Arab Petroleum Investments Corporation (Apicorp), the Saudi Arabia-headquartered multilateral development bank, enjoys a robust capital adequacy, a high-quality investment asset portfolio, de facto preferred creditor status and strong shareholder support, according to Moody's Investors Service
"Apicorp has maintained a high level of equity relative to its risk assets, and its corresponding capital adequacy ratios exceed regulatory guidelines," Steffen Dyck, a vice president and senior credit officer at Moody's said in a report. "Relatively low leverage also contributes to Apicorp's high intrinsic financial strength, while the increase in callable capital in 2016 underlines its shareholder support," Mr Dyck, who co-authored the report added.
Founded in 1975 by the 10 member countries of the Organization of Arab Petroleum Exporting Countries, Apicorp is mandated to make investments that will bring strategic benefit to its members. The bank, headquartered in Dammam, is an independent financial institution functioning and carrying out its operations on a commercial basis.
The bank's strong capital position and low leverage offset its somewhat weaker-than-peers asset quality in its lending activity, Moody's noted. Apicorp's capital position is also supported by the strong quality of its asset portfolio, reflected in comparatively high weighted average credit ratings for different asset classes, the agency added.
A funding profile marked by a comparatively high share of short-term wholesale deposits is among the bank's credit challenges, according to Moody's. The bank has a relatively large asset-liability maturity mismatch, and high geographic and sector concentration relative to its peers.
Apicorp is making efforts to diversify its funding sources, the agency noted. "Nevertheless, the degree to which the corporation remains reliant on wholesale deposits adversely affects Moody's assessment of its liquidity," it said.
The bank is operating in challenging environment, given the political turmoil in a number of member countries since 2011, which is topped by recent rifts in the region and a sustained declined in the oil prices which contributed to a year-on-year net profit decline of 13.2 per cent in 2016.
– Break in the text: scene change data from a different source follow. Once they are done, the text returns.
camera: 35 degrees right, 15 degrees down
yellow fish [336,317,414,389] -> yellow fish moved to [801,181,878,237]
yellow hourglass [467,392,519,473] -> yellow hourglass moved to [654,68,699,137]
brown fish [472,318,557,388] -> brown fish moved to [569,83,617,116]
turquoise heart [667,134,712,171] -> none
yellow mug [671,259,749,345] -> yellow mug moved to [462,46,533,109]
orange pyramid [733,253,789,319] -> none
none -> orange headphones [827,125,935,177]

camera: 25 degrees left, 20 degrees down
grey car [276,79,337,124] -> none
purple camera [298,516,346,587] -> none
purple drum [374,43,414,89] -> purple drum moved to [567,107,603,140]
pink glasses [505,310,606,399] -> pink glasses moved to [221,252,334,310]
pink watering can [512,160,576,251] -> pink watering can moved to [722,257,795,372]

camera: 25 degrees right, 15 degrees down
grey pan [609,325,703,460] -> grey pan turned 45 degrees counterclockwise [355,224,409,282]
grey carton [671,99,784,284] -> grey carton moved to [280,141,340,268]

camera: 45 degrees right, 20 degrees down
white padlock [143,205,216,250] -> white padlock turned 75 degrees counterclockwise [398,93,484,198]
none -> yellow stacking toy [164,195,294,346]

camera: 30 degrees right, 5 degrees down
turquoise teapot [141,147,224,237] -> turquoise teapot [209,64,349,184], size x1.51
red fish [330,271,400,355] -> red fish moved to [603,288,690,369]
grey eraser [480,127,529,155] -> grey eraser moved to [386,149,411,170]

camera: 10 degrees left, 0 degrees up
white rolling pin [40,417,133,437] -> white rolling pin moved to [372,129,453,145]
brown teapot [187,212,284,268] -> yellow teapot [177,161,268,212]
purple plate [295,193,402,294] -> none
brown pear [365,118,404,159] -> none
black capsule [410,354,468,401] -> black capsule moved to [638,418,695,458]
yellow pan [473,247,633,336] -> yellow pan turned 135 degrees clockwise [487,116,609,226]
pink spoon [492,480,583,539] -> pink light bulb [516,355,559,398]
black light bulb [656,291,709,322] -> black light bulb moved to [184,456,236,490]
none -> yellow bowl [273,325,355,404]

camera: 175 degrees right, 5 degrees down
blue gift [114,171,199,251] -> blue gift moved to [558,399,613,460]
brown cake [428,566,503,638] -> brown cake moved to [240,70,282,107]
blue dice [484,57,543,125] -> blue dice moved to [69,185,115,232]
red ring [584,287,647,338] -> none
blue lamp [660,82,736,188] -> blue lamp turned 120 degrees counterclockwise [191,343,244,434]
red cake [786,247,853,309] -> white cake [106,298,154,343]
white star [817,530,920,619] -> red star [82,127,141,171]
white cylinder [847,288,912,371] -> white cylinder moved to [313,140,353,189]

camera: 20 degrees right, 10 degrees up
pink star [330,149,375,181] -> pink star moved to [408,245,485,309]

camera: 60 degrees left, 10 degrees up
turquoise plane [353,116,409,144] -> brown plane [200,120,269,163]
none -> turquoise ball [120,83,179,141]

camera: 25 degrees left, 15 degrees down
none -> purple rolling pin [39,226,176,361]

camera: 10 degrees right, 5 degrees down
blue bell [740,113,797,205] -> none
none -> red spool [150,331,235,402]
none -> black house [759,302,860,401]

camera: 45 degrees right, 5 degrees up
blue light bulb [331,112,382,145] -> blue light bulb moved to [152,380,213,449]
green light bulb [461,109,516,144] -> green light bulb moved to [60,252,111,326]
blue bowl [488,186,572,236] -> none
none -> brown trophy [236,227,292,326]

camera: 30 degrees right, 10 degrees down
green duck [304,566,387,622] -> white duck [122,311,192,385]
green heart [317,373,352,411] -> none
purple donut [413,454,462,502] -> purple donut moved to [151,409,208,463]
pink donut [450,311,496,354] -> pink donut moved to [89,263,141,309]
That said, asset quality and capital adequacy have not been materially impacted yet.
Bennie Burger, the head of corporate strategy and investments at Apicorp in March this year told The National that the bank expects the Mena region to open up to new investment opportunities as countries in the region push through reforms in an effort to prepare their economies for a post-oil world.
“The Saudi Aramco [IPO] and Vision 2030 have really created a lot of opportunities, and not just limited to Saudi Arabia,” he said at the time.